1️⃣ Data Exploration#

Goal: Inspect the dataset structure.

Instructions:

  1. Download the dataset here and load the dataset.

  2. Explore it using the functions you know.

  3. Remove columns that are not items.

  4. Show summary statistics (.sd(), and .mean()) and correlation between items (.corr()).

  5. Visualise the correlation between items (you can use sns.heatmap())

  6. And plot the score distribution of one item, you can use: sns.histplot(df['column']).

before starting make sure you have lavaan installed:

  1. Open Anaconda Prompt (Windows) or Terminal (Mac).

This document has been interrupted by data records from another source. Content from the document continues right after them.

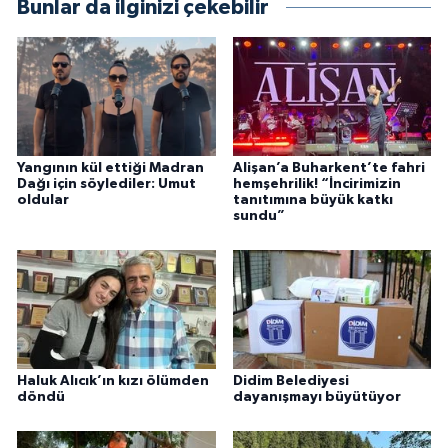
Bunlar da ilginizi çekebilir
Yangının kül ettiği Madran
Alişan’a Buharkent’te fahri
Dağı için söylediler: Umut
hemşehrilik! “İncirimizin
oldular
tanıtımına büyük katkı
sundu”
Haluk Alıcık’ın kızı ölümden
Didim Belediyesi
döndü
dayanışmayı büyütüyor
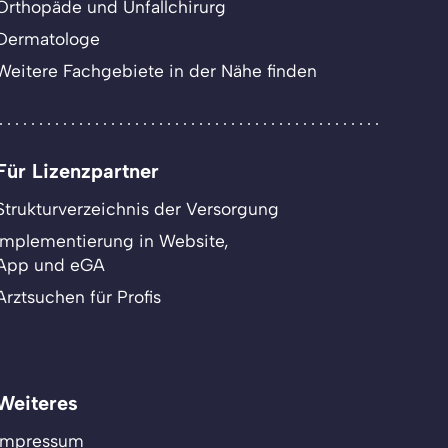
Orthopäde und Unfallchirurg
Dermatologe
Weitere Fachgebiete in der Nähe finden
Für Lizenzpartner
Strukturverzeichnis der Versorgung
Implementierung in Website,
App und eGA
Arztsuchen für Profis
Weiteres
Impressum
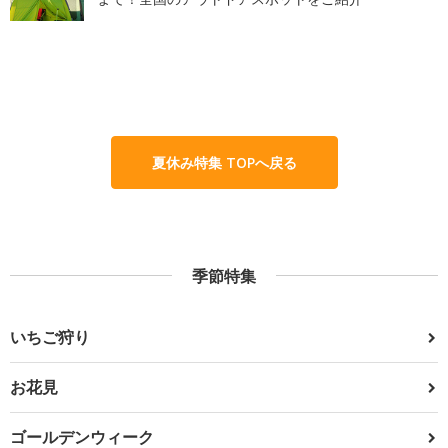
夏休み特集 TOPへ戻る
季節特集
いちご狩り
お花見
ゴールデンウィーク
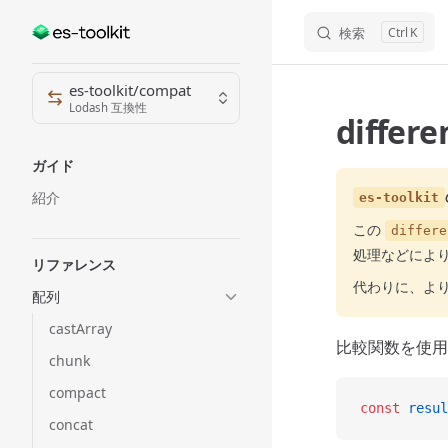
検索
K
Skip to content
Sidebar Navigation
es-toolkit/compat
Lodash 互換性
differ
ガイド
紹介
es-toolkit
この
differe
処理などによ
リファレンス
代わりに、よ
配列
castArray
比較関数を使用
chunk
compact
const
 resul
concat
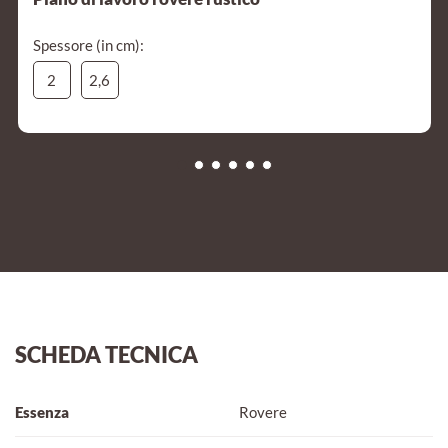
Spessore (in cm):
2
2,6
SCHEDA TECNICA
Essenza
Rovere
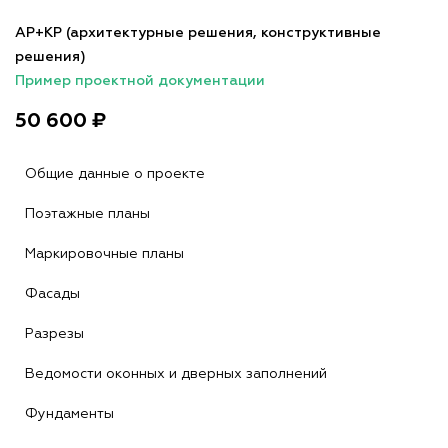
АР+КР (архитектурные решения, конструктивные
решения)
Пример проектной документации
50 600 ₽
Общие данные о проекте
Поэтажные планы
Маркировочные планы
Фасады
Разрезы
Ведомости оконных и дверных заполнений
Фундаменты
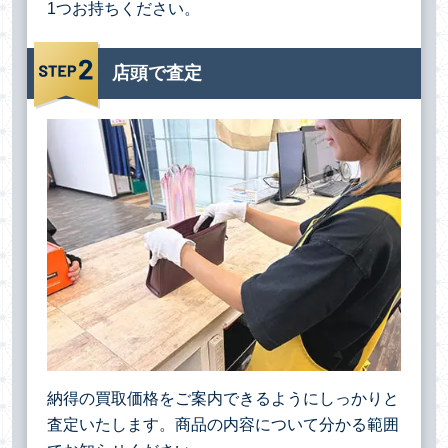
1つお持ちください。
店頭で査定
納得の買取価格をご案内できるようにしっかりと
査定いたします。商品の内容について分かる範囲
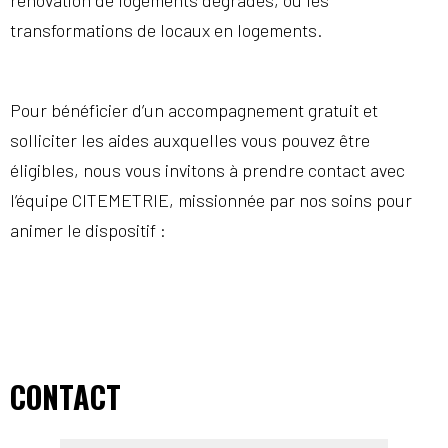
rénovation de logements dégradés, ou les
transformations de locaux en logements.
Pour bénéficier d’un accompagnement gratuit et
solliciter les aides auxquelles vous pouvez être
éligibles, nous vous invitons à prendre contact avec
l’équipe CITEMETRIE, missionnée par nos soins pour
animer le dispositif :
CONTACT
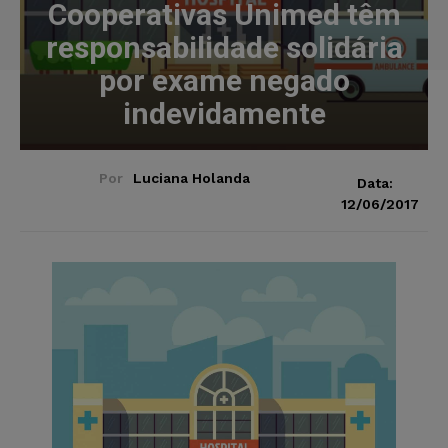
Cooperativas Unimed têm
responsabilidade solidária
por exame negado
indevidamente
Por
Luciana Holanda
Data:
12/06/2017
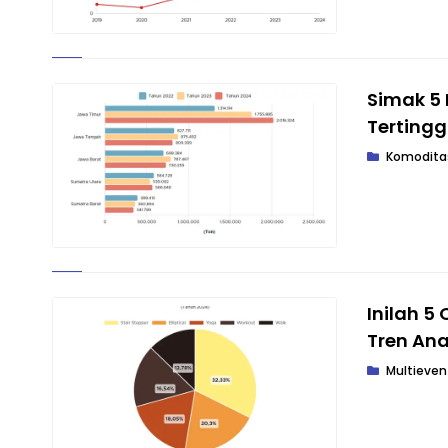
Simak 5 
Tertingg
Komodita
Inilah 5
Tren An
Multieven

  2. Copy and paste the appropriate command:

  • Windows:

    R -e "install.packages('lavaan', repos='https://cran.uni-muenster.de')"
    
  • Mac:

    R -e "install.packages('lavaan', repos='https://cran.r-project.org')"
    
# Use this cell to import any package you need
# Your code here

2️⃣ Model Comparison#

Goal: Fit two different models and compare their performance.

Instructions:

  1. Perform dimensionality assessment using one of the method introduced in the Dichotomous session (ex. princals())

  2. Fit a new model (you can call it better_model), after excluding one item from your dataset.

  3. Fit a Tau-Congeneric on the dataset containing all of the items and compare it to better_model.

  4. Discuss which model performs better and why.

# Import packages to use dimensionality assessment tools
from rpy2.robjects.packages import importr
importr("MPsychoR")
importr("psych")
importr("mirt")
# Your code here

3️⃣ Sorting item parameters#

Goal: Practise basic control‑flow constructs.

Exercises:

  1. Create a new load_sorted and a new inter_sorted variables.

  2. Use a for loop, if-else, and correct indexing to loop through df and sort the loadings and the intercept column.

  3. Do this without using any .sort() function

from rpy2 import robjects as ro
from rpy2.robjects import pandas2ri
import pandas as pd
pe = ro.r('parameterEstimates(fitmtc)')       
pe = pandas2ri.rpy2py(pe)
df = pd.DataFrame({
    'item': pe.loc[0:5, 'rhs'].values,
    'loading': pe.loc[0:5, 'est'].values,
    'intercept': pe.loc[13:18, 'est'].values
})

df